Is it one damn thing or another or one damned thing or another? In phrases like this, the damn form has now gone from a Stage 4 to Stage 5. The ngram ratio of damn thing to damned thing is 3:1.

3. DIVED OR DOVE

Dived has long been considered the correct past tense of dive, but the use of dove has been growing for decades under the influence of drove. Dove was a Stage 4 that has now made it to Stage 5. The ngram ratio of she dove to she dived is 1.2:1.

4. STRODE OR STRIDDEN

After someone strides into a room, have they strode or stridden into it? Strode has made strides here, raising in ranking from a Stage 3 all the way to a Stage 5. The ratio for had strode to had stridden is 3:1.

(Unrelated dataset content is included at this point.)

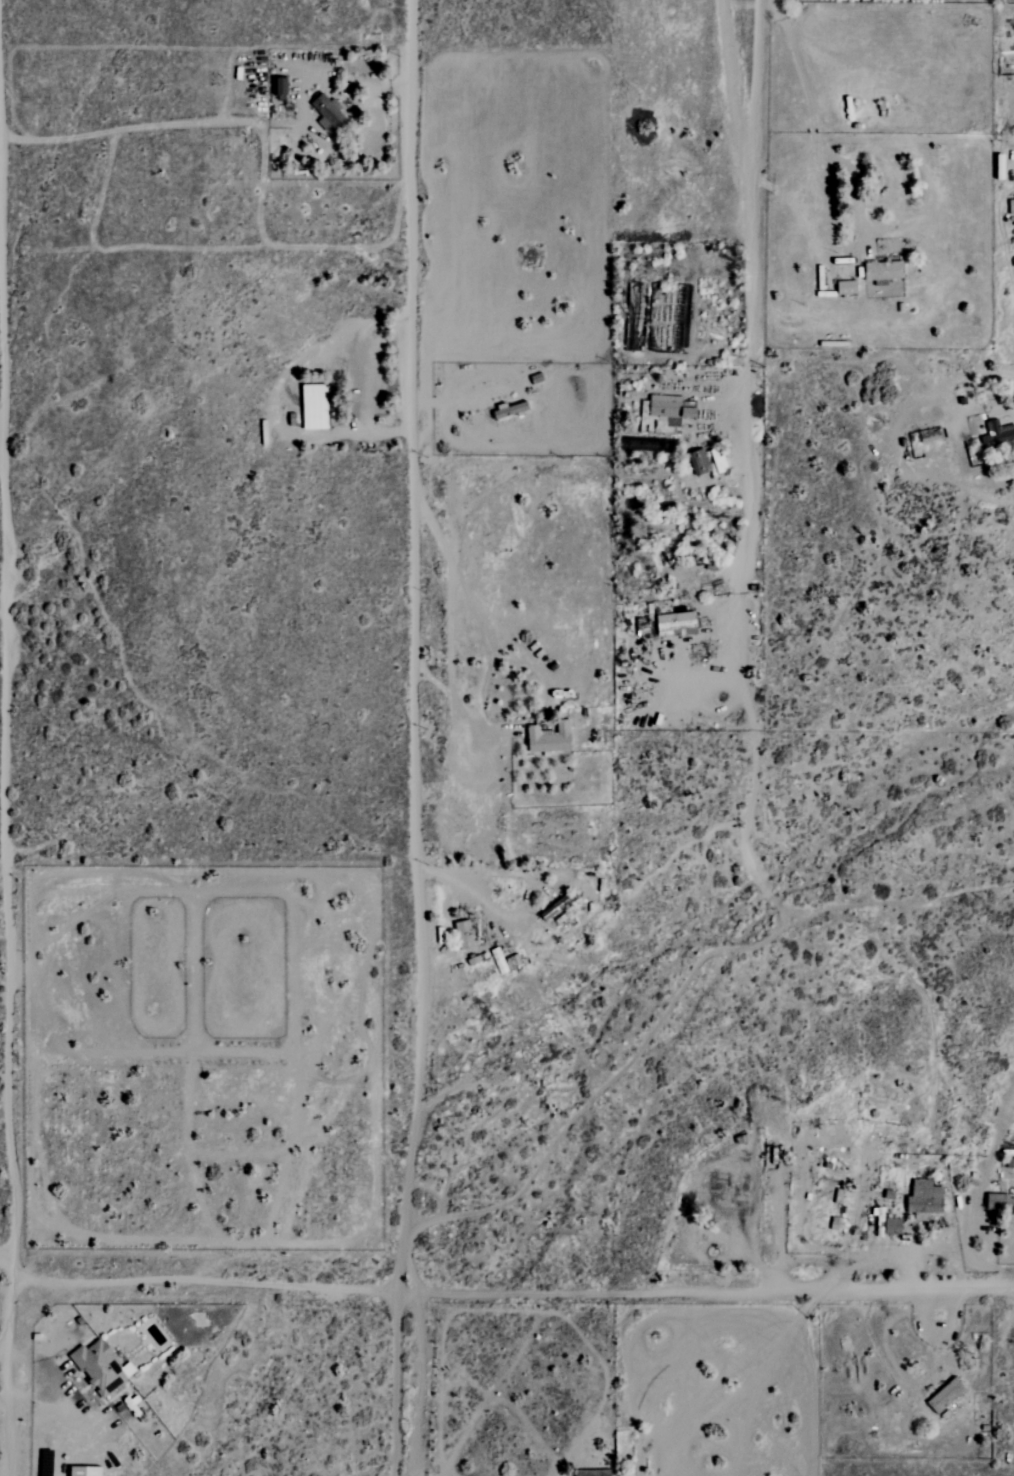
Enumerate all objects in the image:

5. FREE REIN OR FREE REIGN

The original formulation of free rein points to an image of a horse, not royalty. But reign is on the rise in this phrase. It was a Stage 2 that has now been judged a Stage 3.

6. IMPACTFUL 

Impactful is still called “barbarous jargon,” but where in the last edition it was deemed Stage 1 ("rejected"), it has moved up to Stage 2 and is merely "widely shunned."

7. CORD OR CHORD

Properly it’s vocal cord and strike a chord but people often get cord and chord confused. Vocal chord for cord has gotten more common, moving from a Stage 2 to a Stage 3, but strike a cord has gone down in rank, from Stage 2 to Stage 1 at a ratio of 25:1, showing that acceptability rankings are not a one-way ticket to everything becoming acceptable.